■ **What you need to do**
Each line with the string "завтрак" is to be copied from the records below.

━━━ Available data

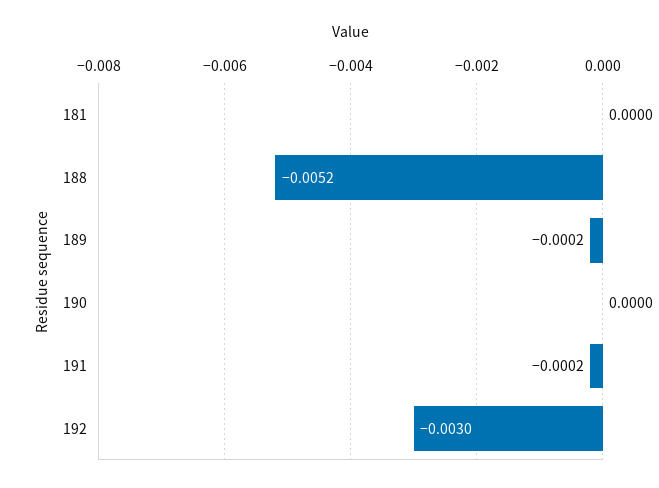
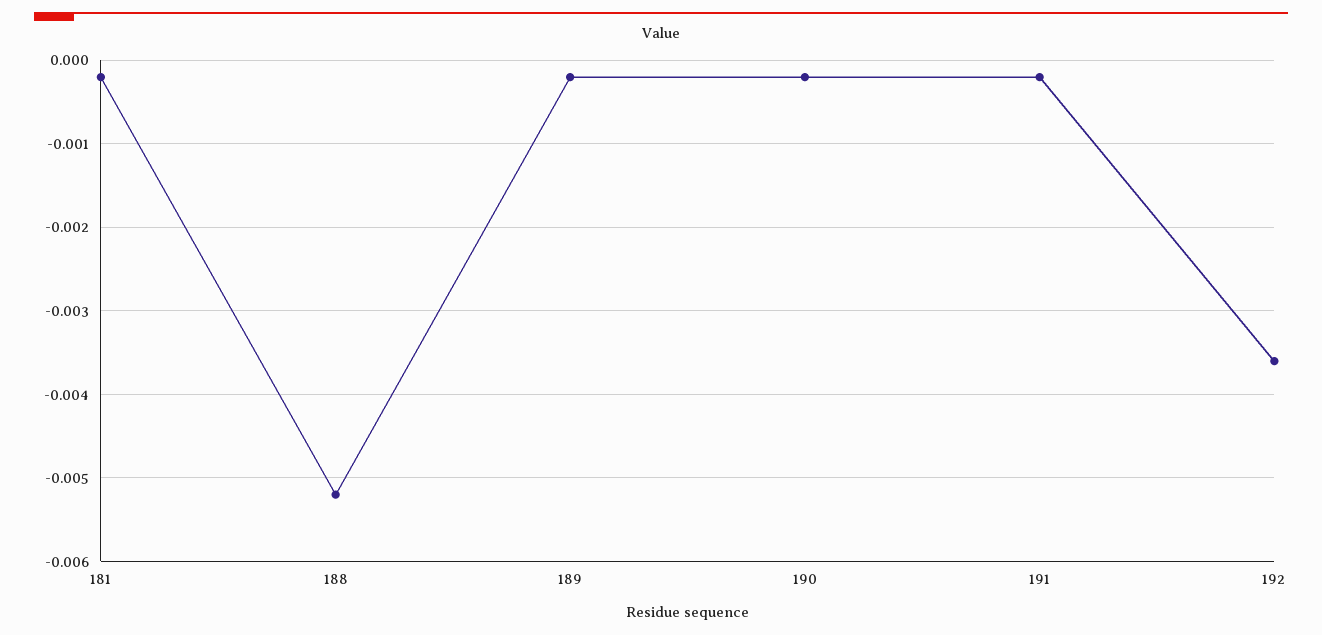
  {
-   "181": 0,
+   "181": -0.0002,
    "188": -0.0052,
    "189": -0.0002,
-   "190": 0,
+   "190": -0.0002,
    "191": -0.0002,
-   "192": -0.003
+   "192": -0.0036
  }

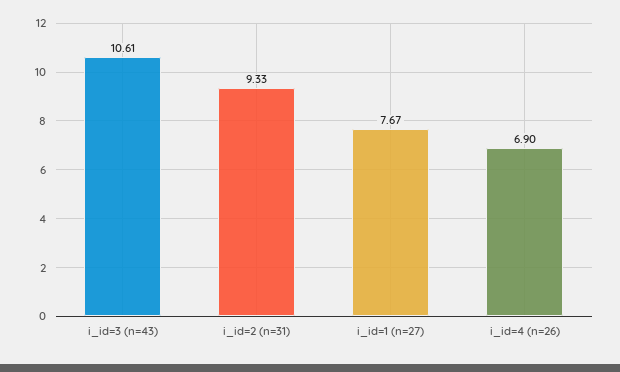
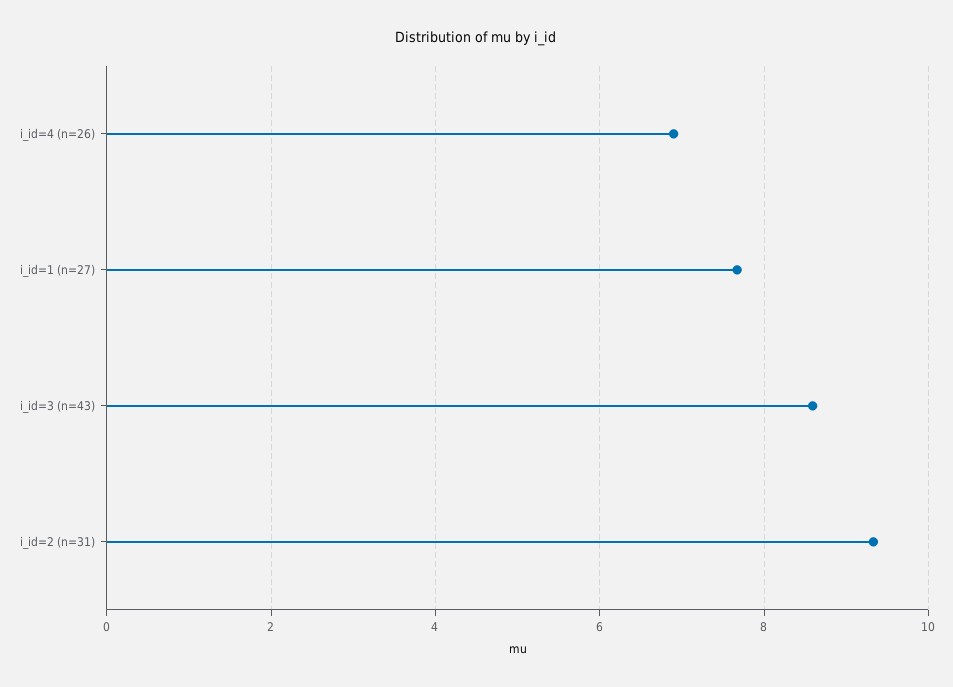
  {
-   "i_id=3 (n=43)": 10.61,
+   "i_id=3 (n=43)": 8.6,
    "i_id=2 (n=31)": 9.33,
    "i_id=1 (n=27)": 7.67,
    "i_id=4 (n=26)": 6.9
  }

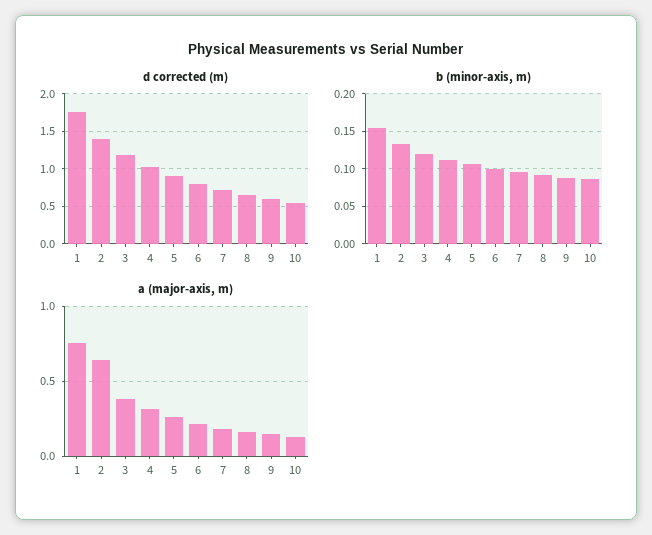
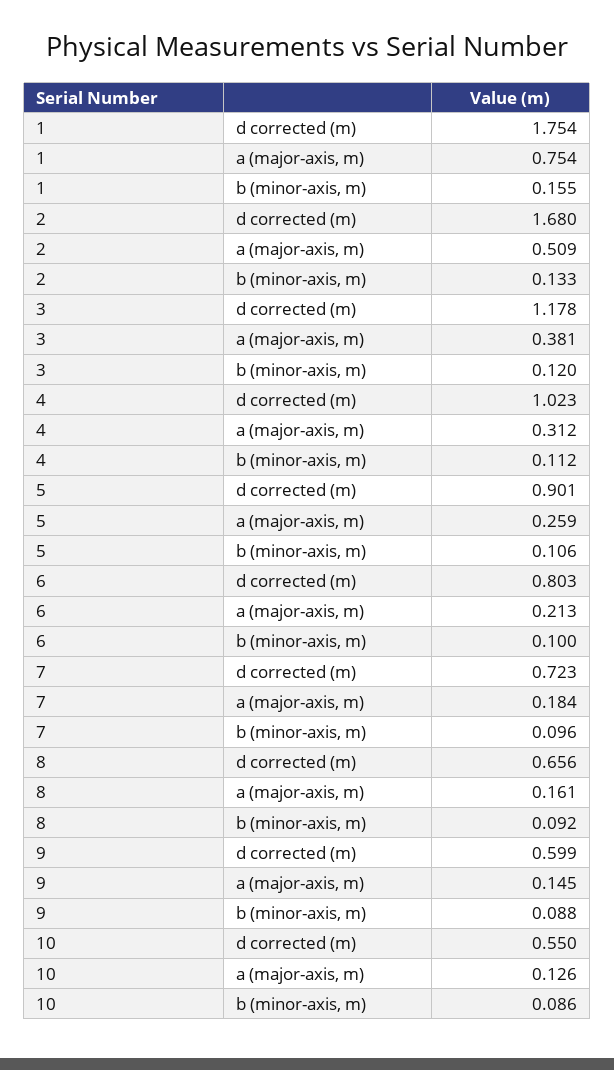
  {
    "d corrected (m)": {
      "1": 1.754,
-     "2": 1.4,
+     "2": 1.68,
      "3": 1.178,
      "4": 1.023,
      "5": 0.901,
      "6": 0.803,
      "7": 0.723,
      "8": 0.656,
      "9": 0.599,
      "10": 0.55
    },
    "b (minor-axis, m)": {
      "1": 0.155,
      "2": 0.133,
      "3": 0.12,
      "4": 0.112,
      "5": 0.106,
      "6": 0.1,
      "7": 0.096,
      "8": 0.092,
      "9": 0.088,
      "10": 0.086
    },
    "a (major-axis, m)": {
      "1": 0.754,
-     "2": 0.65,
+     "2": 0.509,
      "3": 0.381,
      "4": 0.312,
      "5": 0.259,
      "6": 0.213,
      "7": 0.184,
      "8": 0.161,
      "9": 0.145,
      "10": 0.126
    }
  }

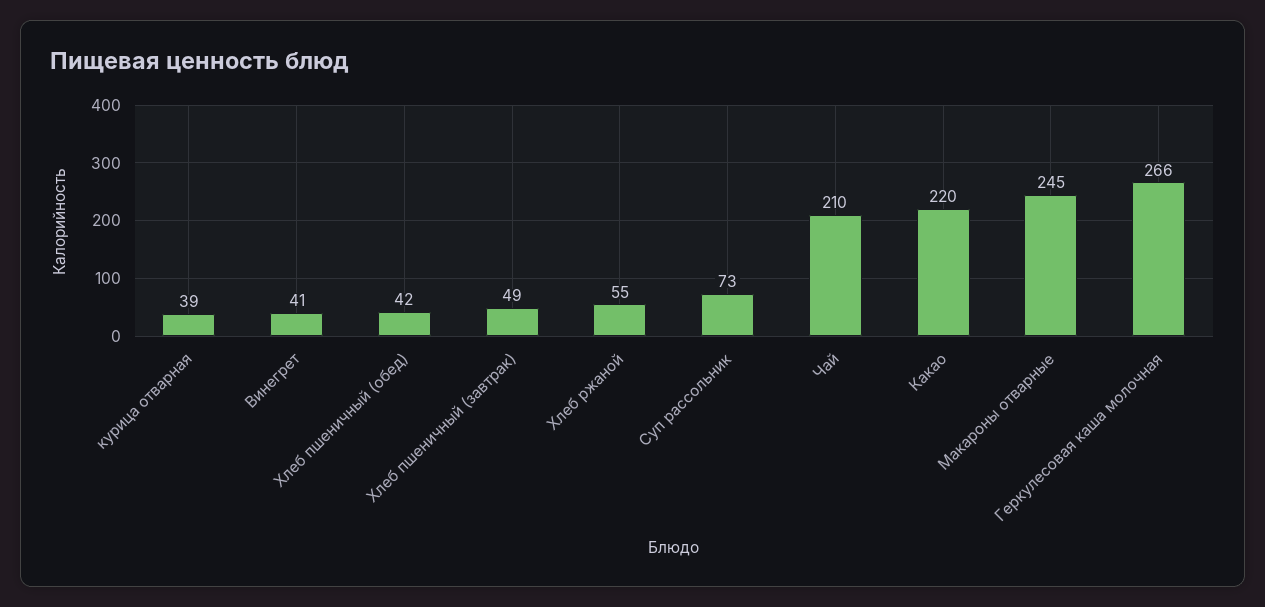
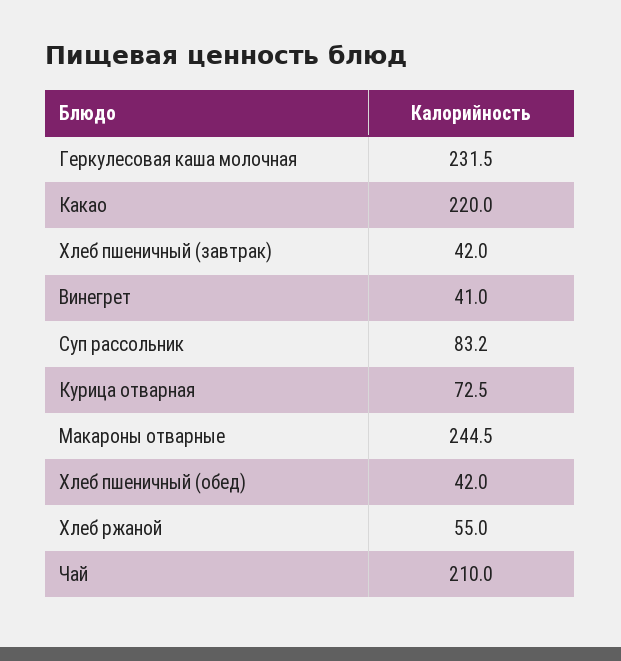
  {
-   "курица отварная": 39,
+   "курица отварная": 72.5,
    "Винегрет": 41,
    "Хлеб пшеничный (обед)": 42,
-   "Хлеб пшеничный (завтрак)": 49,
+   "Хлеб пшеничный (завтрак)": 42,
    "Хлеб ржаной": 55,
-   "Суп рассольник": 73,
+   "Суп рассольник": 83.2,
    "Чай": 210,
    "Какао": 220,
    "Макароны отварные": 244.5,
-   "Геркулесовая каша молочная": 266
+   "Геркулесовая каша молочная": 231.5
  }

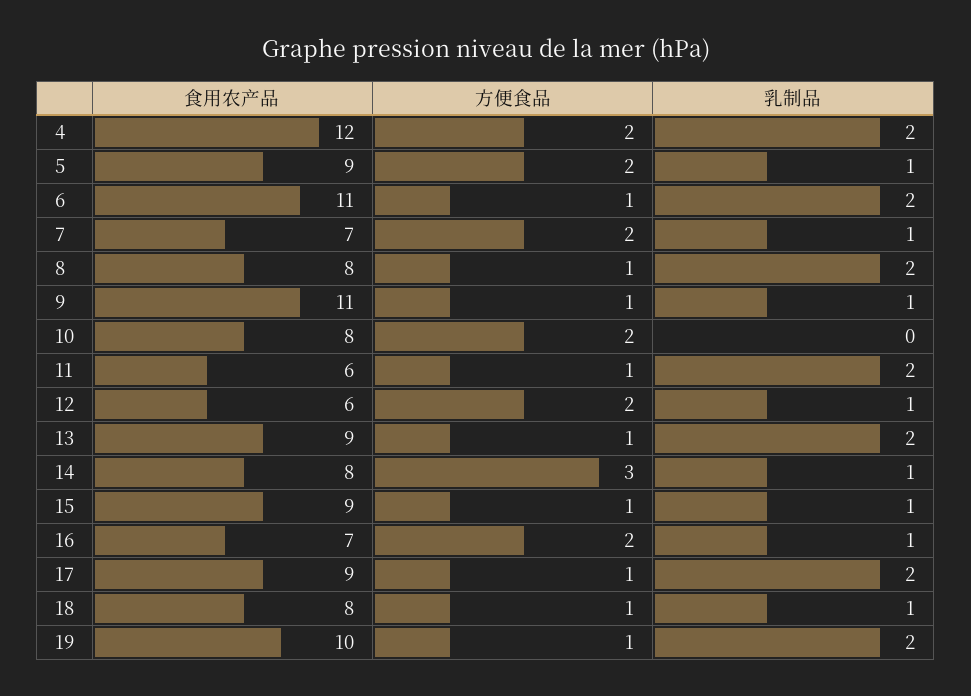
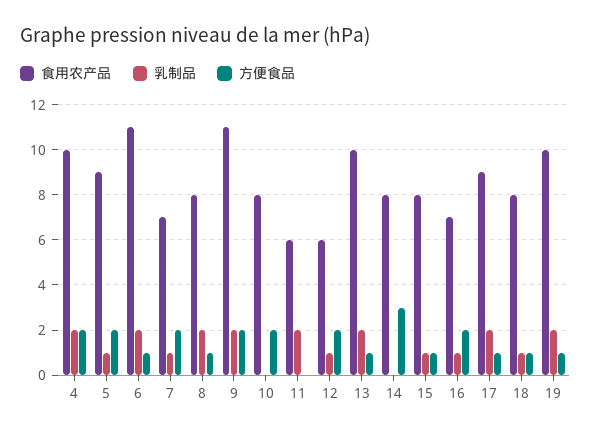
  {
    "食用农产品": {
-     "4": 12,
+     "4": 10,
      "5": 9,
      "6": 11,
      "7": 7,
      "8": 8,
      "9": 11,
      "10": 8,
      "11": 6,
      "12": 6,
-     "13": 9,
+     "13": 10,
      "14": 8,
-     "15": 9,
+     "15": 8,
      "16": 7,
      "17": 9,
      "18": 8,
      "19": 10
    },
    "方便食品": {
      "4": 2,
      "5": 2,
      "6": 1,
      "7": 2,
      "8": 1,
-     "9": 1,
+     "9": 2,
      "10": 2,
-     "11": 1,
+     "11": 0,
      "12": 2,
      "13": 1,
      "14": 3,
      "15": 1,
      "16": 2,
      "17": 1,
      "18": 1,
      "19": 1
    },
    "乳制品": {
      "4": 2,
      "5": 1,
      "6": 2,
      "7": 1,
      "8": 2,
-     "9": 1,
+     "9": 2,
      "10": 0,
      "11": 2,
      "12": 1,
      "13": 2,
-     "14": 1,
+     "14": 0,
      "15": 1,
      "16": 1,
      "17": 2,
      "18": 1,
      "19": 2
    }
  }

━━━━━━

■ **Answer space**
-   "Хлеб пшеничный (завтрак)": 49,
+   "Хлеб пшеничный (завтрак)": 42,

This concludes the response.